# Looking for : DIY concentrates



## MikeVape (31/3/16)

Hi,

I want to make a close clone of Billow for myself, I need Salted caramel, coconut cream cake .
Where can i get these ingredients for this.


----------



## shaunnadan (31/3/16)

Moved to the who has stock section and edited the title so that vendors can also respond


----------



## MikeVape (31/3/16)

shaunnadan said:


> Moved to the who has stock section and edited the title so that vendors can also respond


Thank you shaun


----------



## rvdwesth (31/3/16)

@MikeVape I will speak to our supplier and see if they'll be willing to develop something to that effect.
do you perhaps have a know which company's flavour they recommend> Innerwa, FW etc.


----------



## MikeVape (31/3/16)

rvdwesth said:


> @MikeVape I will speak to our supplier and see if they'll be willing to develop something to that effect.
> do you perhaps have a know which company's flavour they recommend> Innerwa, FW etc.



Hi There,
there is no reccomended , i am tring to make it myself, i cannot find an actual clone recipe.
Unless someone has it.

Billow : Reminiscent of a Coconut Creme cake drizzled with sweet, salted caramel, Billow provides the smooth, rich flavor that Suicide Bunny has always been known for.


----------



## rvdwesth (31/3/16)

MikeVape said:


> Hi There,
> there is no reccomended , i am tring to make it myself, i cannot find an actual clone recipe.
> Unless someone has it.
> 
> Billow : Reminiscent of a Coconut Creme cake drizzled with sweet, salted caramel, Billow provides the smooth, rich flavor that Suicide Bunny has always been known for.


i hear you... Let me speak to a few people I'll get back to you and see if there might be a clone recipe out there somewhere.


----------



## drew (31/3/16)

@MikeVape, I can source Caramel (Salted) and Coconut Cream Pie or Creamy Coconut from Flavor West.

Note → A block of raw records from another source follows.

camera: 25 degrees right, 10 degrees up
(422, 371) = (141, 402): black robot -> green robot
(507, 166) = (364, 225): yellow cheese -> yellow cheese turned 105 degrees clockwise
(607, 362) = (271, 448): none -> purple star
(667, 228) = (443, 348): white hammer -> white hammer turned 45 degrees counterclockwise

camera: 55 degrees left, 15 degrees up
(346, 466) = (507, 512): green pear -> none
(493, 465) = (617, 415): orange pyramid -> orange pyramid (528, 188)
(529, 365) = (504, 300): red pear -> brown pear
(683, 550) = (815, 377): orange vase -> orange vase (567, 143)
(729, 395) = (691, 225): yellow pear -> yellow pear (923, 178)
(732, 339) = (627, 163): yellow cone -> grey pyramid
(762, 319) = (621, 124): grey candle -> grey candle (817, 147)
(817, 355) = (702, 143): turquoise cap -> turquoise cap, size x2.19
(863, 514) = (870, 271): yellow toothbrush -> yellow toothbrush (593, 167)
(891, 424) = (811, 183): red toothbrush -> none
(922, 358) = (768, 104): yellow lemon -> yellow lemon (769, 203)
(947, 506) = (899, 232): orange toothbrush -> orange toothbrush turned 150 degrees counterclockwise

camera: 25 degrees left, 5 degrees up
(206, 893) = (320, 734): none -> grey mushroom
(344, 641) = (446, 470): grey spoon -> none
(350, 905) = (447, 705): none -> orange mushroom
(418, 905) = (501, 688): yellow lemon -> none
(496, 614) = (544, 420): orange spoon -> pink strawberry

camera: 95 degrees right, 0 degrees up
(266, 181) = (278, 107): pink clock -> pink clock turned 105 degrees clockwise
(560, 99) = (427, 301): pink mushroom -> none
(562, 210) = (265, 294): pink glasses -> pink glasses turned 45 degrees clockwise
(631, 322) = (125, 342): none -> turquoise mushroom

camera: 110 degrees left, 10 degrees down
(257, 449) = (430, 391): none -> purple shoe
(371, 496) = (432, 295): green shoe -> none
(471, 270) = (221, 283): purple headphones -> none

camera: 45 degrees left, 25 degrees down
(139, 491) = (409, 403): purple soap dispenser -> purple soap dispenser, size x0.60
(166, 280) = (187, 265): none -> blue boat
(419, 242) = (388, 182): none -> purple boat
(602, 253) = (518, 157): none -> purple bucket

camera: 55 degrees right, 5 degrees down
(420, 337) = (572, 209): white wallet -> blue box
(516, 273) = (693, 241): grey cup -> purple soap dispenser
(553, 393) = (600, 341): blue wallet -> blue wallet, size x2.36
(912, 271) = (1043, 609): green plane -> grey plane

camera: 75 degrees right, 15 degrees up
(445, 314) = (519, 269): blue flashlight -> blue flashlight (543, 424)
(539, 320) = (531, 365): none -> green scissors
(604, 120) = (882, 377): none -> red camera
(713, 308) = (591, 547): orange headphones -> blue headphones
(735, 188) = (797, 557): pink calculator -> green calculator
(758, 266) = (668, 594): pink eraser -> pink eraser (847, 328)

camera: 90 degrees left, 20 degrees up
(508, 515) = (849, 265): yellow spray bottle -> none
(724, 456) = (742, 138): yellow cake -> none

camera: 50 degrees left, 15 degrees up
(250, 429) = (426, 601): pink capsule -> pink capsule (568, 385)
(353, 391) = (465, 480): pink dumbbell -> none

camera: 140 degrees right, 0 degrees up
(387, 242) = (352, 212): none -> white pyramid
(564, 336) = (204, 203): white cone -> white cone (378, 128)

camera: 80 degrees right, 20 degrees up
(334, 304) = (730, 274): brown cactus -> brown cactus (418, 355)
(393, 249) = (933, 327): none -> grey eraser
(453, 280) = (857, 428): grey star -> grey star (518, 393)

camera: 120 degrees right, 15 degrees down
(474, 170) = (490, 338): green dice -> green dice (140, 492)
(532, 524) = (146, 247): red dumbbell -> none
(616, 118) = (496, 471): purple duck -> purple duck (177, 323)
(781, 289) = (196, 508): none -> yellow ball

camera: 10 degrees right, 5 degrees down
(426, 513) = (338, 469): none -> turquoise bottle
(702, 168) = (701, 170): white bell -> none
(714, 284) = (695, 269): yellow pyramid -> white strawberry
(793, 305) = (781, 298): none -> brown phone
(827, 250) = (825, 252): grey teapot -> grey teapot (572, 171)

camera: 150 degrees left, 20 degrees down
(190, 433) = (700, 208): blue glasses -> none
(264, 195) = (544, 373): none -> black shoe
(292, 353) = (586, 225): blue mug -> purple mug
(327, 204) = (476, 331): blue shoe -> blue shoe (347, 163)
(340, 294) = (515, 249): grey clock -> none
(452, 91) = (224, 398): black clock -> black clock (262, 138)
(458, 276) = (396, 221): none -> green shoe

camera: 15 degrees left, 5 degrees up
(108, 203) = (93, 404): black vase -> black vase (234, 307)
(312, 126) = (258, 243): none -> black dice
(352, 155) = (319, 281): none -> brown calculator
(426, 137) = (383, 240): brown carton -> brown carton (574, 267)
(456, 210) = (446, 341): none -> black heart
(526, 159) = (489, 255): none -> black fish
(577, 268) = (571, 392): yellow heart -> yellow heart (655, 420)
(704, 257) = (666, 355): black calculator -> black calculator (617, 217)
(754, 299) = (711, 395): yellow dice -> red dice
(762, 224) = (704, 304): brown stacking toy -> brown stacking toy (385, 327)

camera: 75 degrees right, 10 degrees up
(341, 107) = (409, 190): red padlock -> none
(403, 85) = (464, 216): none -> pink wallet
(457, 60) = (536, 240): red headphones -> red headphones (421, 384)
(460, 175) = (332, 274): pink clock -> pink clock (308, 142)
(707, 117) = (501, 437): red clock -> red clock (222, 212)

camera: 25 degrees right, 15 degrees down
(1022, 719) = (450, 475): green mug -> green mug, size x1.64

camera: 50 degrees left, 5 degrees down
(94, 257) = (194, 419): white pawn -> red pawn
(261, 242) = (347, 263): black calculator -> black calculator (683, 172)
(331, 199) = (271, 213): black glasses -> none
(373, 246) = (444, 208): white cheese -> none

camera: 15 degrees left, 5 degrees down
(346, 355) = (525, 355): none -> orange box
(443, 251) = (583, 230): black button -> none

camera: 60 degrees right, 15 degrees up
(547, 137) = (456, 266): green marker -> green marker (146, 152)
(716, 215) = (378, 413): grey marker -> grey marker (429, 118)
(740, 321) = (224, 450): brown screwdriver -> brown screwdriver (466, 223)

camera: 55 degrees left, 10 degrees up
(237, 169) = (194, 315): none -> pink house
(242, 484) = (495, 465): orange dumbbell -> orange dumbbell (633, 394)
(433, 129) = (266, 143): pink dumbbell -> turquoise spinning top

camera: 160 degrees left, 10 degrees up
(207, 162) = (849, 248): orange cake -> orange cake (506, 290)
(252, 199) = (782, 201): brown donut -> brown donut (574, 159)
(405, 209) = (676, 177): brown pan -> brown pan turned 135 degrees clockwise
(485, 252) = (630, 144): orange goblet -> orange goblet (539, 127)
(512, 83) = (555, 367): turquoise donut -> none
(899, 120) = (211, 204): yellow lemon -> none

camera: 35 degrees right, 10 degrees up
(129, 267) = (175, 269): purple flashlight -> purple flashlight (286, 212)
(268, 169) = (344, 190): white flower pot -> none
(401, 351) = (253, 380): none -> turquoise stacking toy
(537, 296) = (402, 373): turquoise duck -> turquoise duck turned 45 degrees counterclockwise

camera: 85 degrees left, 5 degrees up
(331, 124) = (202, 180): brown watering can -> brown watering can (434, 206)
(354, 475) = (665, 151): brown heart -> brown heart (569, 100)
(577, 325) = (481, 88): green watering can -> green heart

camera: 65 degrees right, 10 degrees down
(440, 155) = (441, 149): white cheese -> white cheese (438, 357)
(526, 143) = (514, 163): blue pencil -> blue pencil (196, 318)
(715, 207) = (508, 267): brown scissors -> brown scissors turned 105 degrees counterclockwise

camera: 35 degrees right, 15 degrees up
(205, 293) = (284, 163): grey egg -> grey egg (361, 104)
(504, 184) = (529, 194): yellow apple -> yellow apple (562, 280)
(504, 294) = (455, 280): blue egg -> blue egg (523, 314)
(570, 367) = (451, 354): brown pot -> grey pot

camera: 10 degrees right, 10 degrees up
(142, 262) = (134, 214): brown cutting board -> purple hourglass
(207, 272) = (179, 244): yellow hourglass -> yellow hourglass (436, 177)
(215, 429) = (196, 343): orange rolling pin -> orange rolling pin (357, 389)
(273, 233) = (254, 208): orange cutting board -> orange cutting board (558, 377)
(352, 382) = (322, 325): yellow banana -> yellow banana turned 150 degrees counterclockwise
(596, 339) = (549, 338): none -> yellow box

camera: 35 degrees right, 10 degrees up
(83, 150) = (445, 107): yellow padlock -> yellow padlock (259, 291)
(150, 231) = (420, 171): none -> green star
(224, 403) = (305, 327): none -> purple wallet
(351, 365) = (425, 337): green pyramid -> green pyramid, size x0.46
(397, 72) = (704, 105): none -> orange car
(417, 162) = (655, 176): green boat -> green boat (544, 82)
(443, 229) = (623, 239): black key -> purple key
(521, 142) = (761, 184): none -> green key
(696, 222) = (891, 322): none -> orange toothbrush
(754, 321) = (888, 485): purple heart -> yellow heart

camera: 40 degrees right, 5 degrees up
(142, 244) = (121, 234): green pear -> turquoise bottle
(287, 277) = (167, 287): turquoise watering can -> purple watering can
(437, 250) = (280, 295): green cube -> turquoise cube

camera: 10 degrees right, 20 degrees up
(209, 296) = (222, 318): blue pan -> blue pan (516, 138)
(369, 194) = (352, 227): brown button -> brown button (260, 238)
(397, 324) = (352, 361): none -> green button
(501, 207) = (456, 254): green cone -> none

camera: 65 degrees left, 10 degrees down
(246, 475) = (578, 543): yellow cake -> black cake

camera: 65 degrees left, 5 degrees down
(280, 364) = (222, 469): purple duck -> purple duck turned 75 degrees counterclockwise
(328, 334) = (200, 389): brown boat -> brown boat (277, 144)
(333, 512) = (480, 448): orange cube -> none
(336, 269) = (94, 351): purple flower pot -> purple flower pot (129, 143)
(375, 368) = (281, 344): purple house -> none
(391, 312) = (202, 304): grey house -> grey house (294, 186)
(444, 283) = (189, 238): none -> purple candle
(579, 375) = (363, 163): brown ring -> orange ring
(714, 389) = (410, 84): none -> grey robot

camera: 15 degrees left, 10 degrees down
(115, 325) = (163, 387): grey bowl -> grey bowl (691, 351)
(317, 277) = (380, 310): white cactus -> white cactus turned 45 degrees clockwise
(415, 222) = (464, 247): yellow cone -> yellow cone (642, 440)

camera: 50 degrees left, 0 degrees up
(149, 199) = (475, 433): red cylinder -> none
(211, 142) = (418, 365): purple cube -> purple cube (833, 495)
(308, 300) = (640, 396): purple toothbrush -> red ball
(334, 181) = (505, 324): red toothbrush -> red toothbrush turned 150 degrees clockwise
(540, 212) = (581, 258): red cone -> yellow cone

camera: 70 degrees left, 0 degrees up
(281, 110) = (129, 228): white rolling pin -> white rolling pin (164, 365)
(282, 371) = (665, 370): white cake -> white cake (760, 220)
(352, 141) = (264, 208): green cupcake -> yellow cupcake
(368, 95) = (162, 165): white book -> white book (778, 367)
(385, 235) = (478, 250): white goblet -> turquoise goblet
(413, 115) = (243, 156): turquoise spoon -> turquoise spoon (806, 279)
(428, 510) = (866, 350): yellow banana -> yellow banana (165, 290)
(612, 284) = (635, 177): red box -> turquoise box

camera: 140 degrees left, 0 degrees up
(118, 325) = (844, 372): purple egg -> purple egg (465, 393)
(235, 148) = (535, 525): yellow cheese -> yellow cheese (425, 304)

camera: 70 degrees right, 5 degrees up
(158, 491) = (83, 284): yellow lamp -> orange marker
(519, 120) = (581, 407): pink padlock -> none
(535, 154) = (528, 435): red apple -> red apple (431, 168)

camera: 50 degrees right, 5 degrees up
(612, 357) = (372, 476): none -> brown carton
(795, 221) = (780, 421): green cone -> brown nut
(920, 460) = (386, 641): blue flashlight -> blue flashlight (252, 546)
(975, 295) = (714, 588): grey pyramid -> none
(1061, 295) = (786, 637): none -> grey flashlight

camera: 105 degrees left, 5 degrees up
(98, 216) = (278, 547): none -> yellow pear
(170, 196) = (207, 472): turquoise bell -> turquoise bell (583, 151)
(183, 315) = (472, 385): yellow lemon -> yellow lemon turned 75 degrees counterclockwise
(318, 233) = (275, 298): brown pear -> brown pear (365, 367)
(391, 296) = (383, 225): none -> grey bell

Maybe you could add some Yellow Cake for the cake note. There will be a 30 day or so wait though.


----------



## drew (14/4/16)

@MikeVape just a heads up, those FW flavours are now in stock  

FW Coconut Cream Pie
FW Creamy Coconut
FW Salted Caramel


----------



## Christos (14/4/16)

I would recommend some vanilla bean ice cream with that yellow cake @drew. 
Works well together. Maybe some berry crunch for that crusty taste.

Reactions: Agree 1


----------



## MikeVape (17/4/16)

drew said:


> @MikeVape just a heads up, those FW flavours are now in stock
> 
> FW Coconut Cream Pie
> FW Creamy Coconut
> FW Salted Caramel


Great will order in the morning... 

Thank you for the feedback


----------



## MikeVape (17/4/16)

Can someone maybe help with a recipe... 
It's very close to orions sunset with salted caramel.


----------